Mr. Weiss says that staff salaries and benefits occupy 30 percent of his center's budget. "You obviously have to pay market rates to get and keep good staff," he says. But given the spiraling cost of insuring your employees, you might consider making changes to what your employees contribute to health and dental packages.

The positions with which you choose to staff your facility also play a part in your staffing costs. If an RN leaves or retires, says Mr. Weiss, remain flexible in considering what her role was and whether an LPN or nursing assistant might be able to fill the position just as well. Likewise, calculate the cost of outsourced services in comparison to hiring staff to come on board.

Streamlining patient flow
At the Berks Center for Digestive Health in Wyomissing, Pa., three procedure rooms host 17 half-hour blocks each and the center's 10 physician-owners keep the blocks full. "We're scheduled from 7 a.m. to 5 p.m. every day," says John Gleason, MMHS, CASC, the center's administrator, who counted 10,000 patient visits in 2006. "We're about as efficient as our physicians are capable of operating."

The center employs two patient handling techniques that shortcut through potentially wasted time for the center's physicians and procedure rooms. The first, "open endoscopy," is not a contradiction in surgical terms. It's a process by which patients undergo the endo procedure without first having to sit for a pre-procedure office visit. "If you're not doing this, you should be," says Mr.

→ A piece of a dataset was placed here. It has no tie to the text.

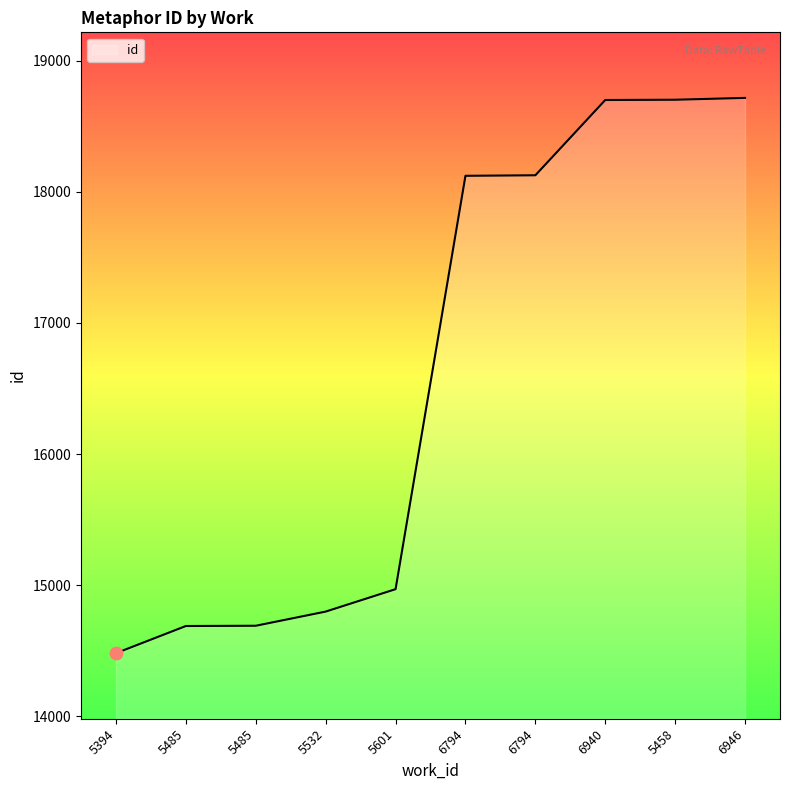

What is the change in value from 5394 to 5601?

+488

Gleason, who notes that it's standard operating procedure in some parts of the country, but hasn't yet made it to others.

The purpose of the pre-procedure office visit is to determine if the patient is in good enough shape to undergo the procedure, says Mr. Gleason. "If they're healthy or sick, they get the same visit," he says. The consultation is important if their health proves frail enough to warrant postponing the procedure or moving the procedure to a hospital, he says, "but if they're healthy, what's the use? You have to eat that cost of the physician's time and the patient who came in just because the doctor said to." Instead, the healthy patients get a five- to 10-minute telephone triage interview.

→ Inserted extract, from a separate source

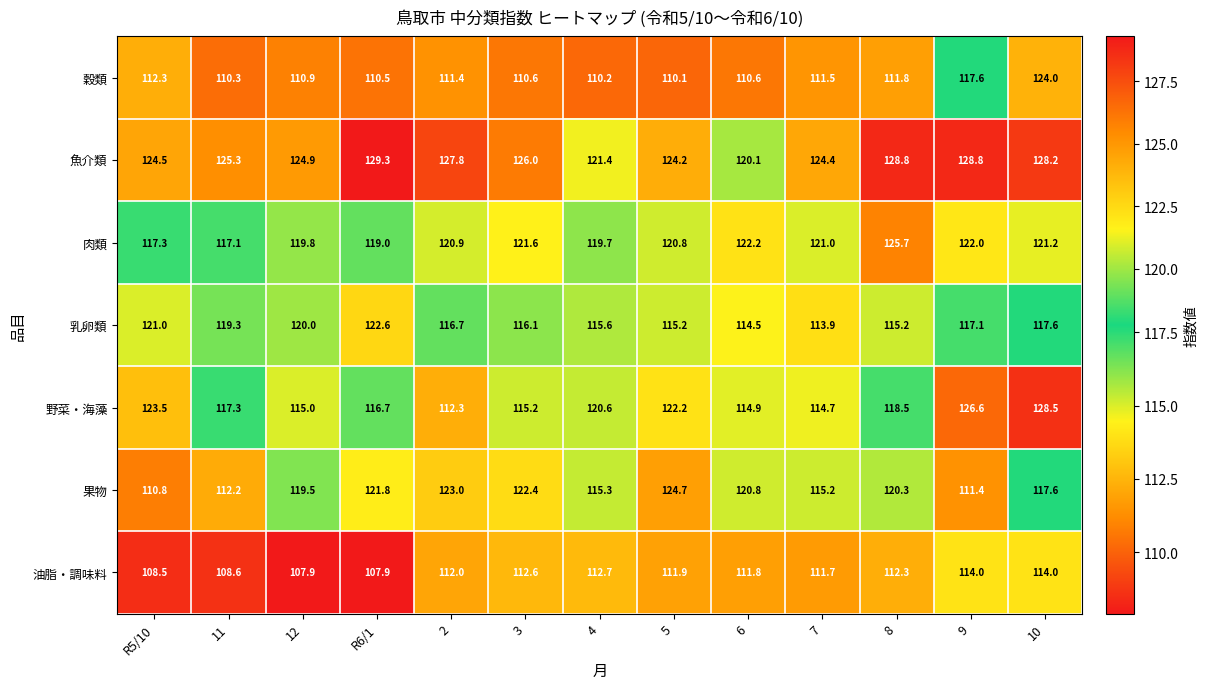

Is it true that 野菜・海藻 equals 179.6 at 12?

False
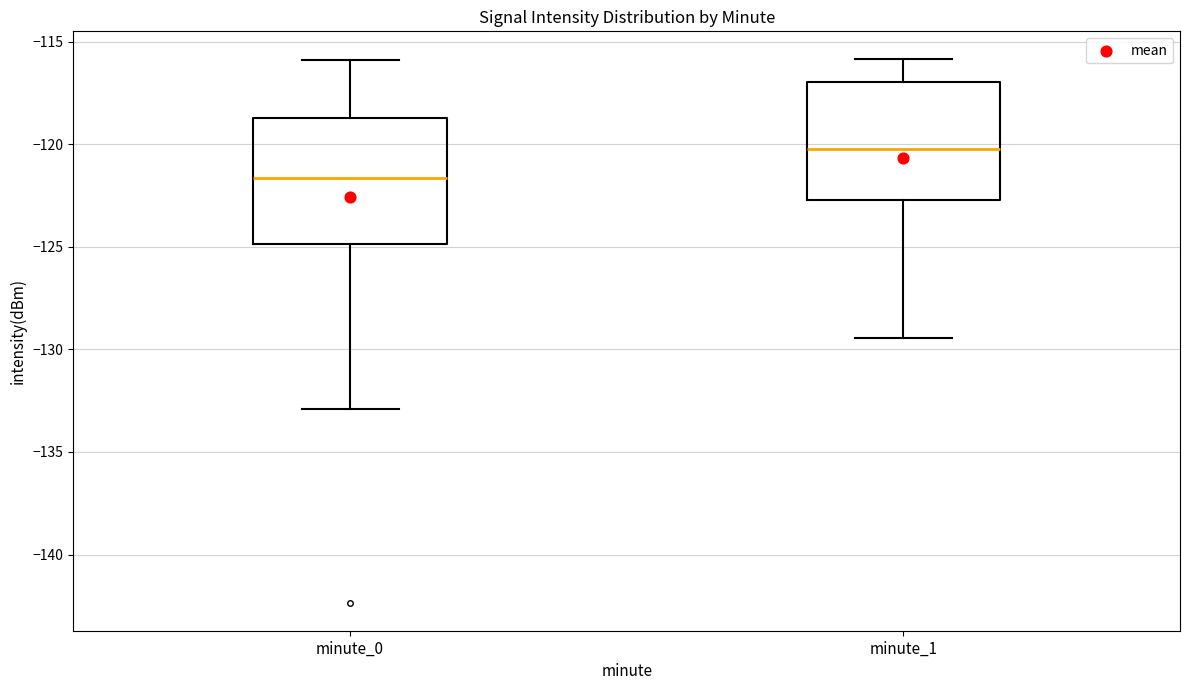

Reading left to right, read every box against the y-axis: the position of its median line, the range the box covers, and the ends of its whiskers. The values are not printed on the chart, so give them approximately, as read against the axis.

minute_0: median -121.5, box -125.0 to -118.5, whiskers -133.0 to -116.0
minute_1: median -120.0, box -122.5 to -117.0, whiskers -129.5 to -116.0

The second is managing a standby list and a pool of patients who are available to fill last-minute cancellations. "We have extremely active schedulers who are very much on top of the situation," says Mr. Gleason. Each patient who schedules an endoscopic procedure - particularly the patients who qualify for the open endoscopy mentioned above - is asked if he's willing to come in for his procedure in the event that another patient cancels and a block becomes available. For colonoscopies, two days' notice is necessary for patients, says Mr. Gleason, but esophagogastroduodenoscopy, or upper endoscopy, is a prime procedure for short notice scheduling and "filling in the open blanks."

Expand for demand
If endoscopic profitability is all about volume, if your schedule's full and if your numbers are accurate, perhaps it's time to expand, whether that means in time, services or structure.

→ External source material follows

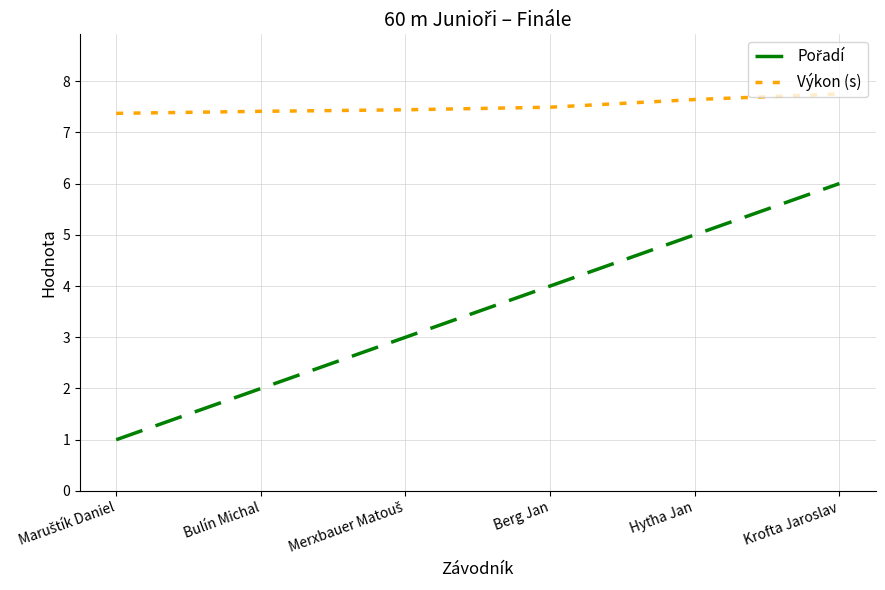

What is the difference between the maximum and minimum values in the Výkon (s) series?

0.4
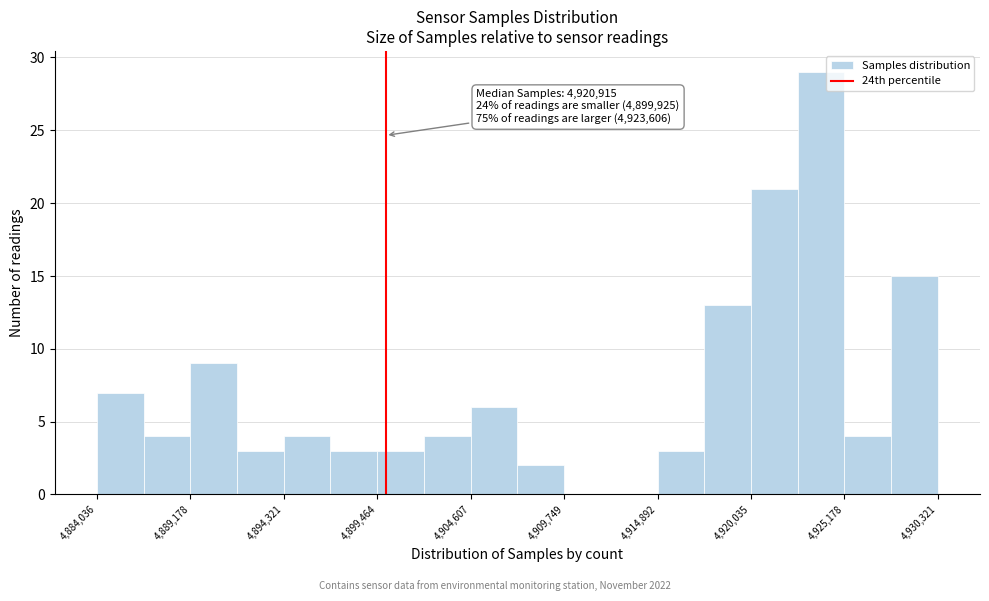

Around what value on the x-axis is the tallest bar? Give the approximate position of its centre, as read against the axis.

4924000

The four rooms at the Endo Center at Voorhees used to open at 7 a.m. They now open at 6:30 a.m. "I got a commitment from four doctors to fill that slot on each of four days," says Mr. Weiss, "and we increased our utilization." With that commitment filled, the four extra cases a week total up to 200 more cases a year. He might add pain management services to fill the procedure rooms during the afternoon blocks less popular with the center's GI docs.

If you're sitting on extra space, now may be the time to build it up for increased endoscopy volume. The Michigan Endoscopy Center in Farmington Hills, Mich., has turned its storage room into its sixth procedure room. "When it became clear they'd be cutting reimbursements to ASCs, we decided to bring it into operation to offset the cuts and potentially build revenue," says center administrator Brien Fausone, MA, MBA. The new room - slated to open this month - will come in handy. There weren't enough blocks on the schedule to accommodate the center's 17 physicians, who often ended up taking their work elsewhere, says Mr. Fausone.